To kick off National Minority Donor Awareness Month, we launched an awareness building campaign for organ and tissue donation featuring custom billboards, bus, and train posters in diverse communities throughout NJ (list of locations). If you see one of our billboards or posters please snap a photo and email to us at!

We partnered with Walgreens!

On August 26, we shared our life-saving message eleven Walgreens locations throughout NJ. Thanks to all who participated!

Thank you for supporting our School Supplies Drive! 

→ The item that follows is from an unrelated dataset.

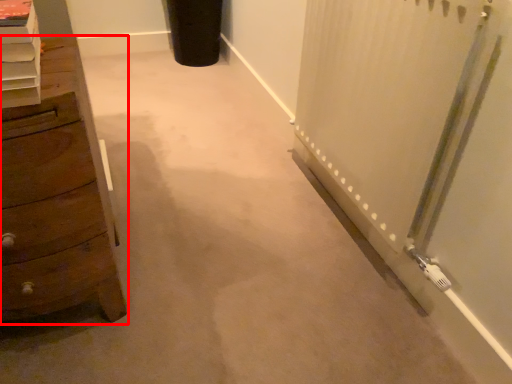
Question: In this image, where is chest of drawers (annotated by the red box) located relative to shelf?

Choices:
 (A) right
 (B) left

Answer: (B)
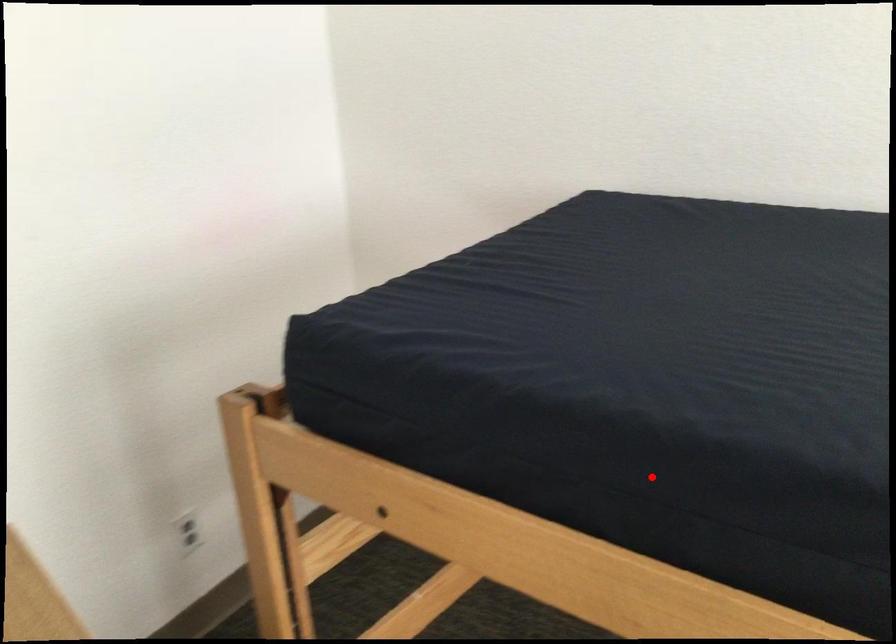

Throughout the  month of August we hosted a drive to provide school supplies to children in need in NJ. Supplies will be distributed at our Live Healthy and Move event in Paterson on September 16 and to various schools in diverse communities throughout the state. 

Stories of Hope

Devon Lewis, 23, of Neptune, NJ, passed away unexpectedly on April 26, 2022, after suffering a severe asthma attack. The beloved son of Karen Lucas and Michael Lewis, Devon graduated from Neptune High School and attended Lincoln Technical Institute where he earned a HVAC certification. His loved ones will never forget his selfless nature in caring for the needs of others. “Our hearts were broken when we received the devastating news in the hospital that Devon was brain dead due to the loss of oxygen to his brain,” said Karen, Devon’s mother. “Our beloved son was gone. It was at that time that Devon's father and I spoke with the caring staff of NJ Sharing Network about organ and tissue donation. We went home that evening and discussed it further. We recognized that Devon had the chance to help others and we said, ‘yes’ to donation.” Devon’s family has received heartwarming letters from several organ and tissue transplant recipients whose lives were saved and enhanced thanks to Devon’s gifts. Devon’s heart was successfully transplanted to save the life of a 15-year-old girl, his liver saved a 57-year-old man, and his kidneys saved a 24-year-old man and a 61-year-old man. Devon’s tissue donations also enhanced the quality of life for those suffering from chronic pain and impaired mobility. “Devon became a hero by saving the lives of others. His spirit and memory will live on forever,” said Karen.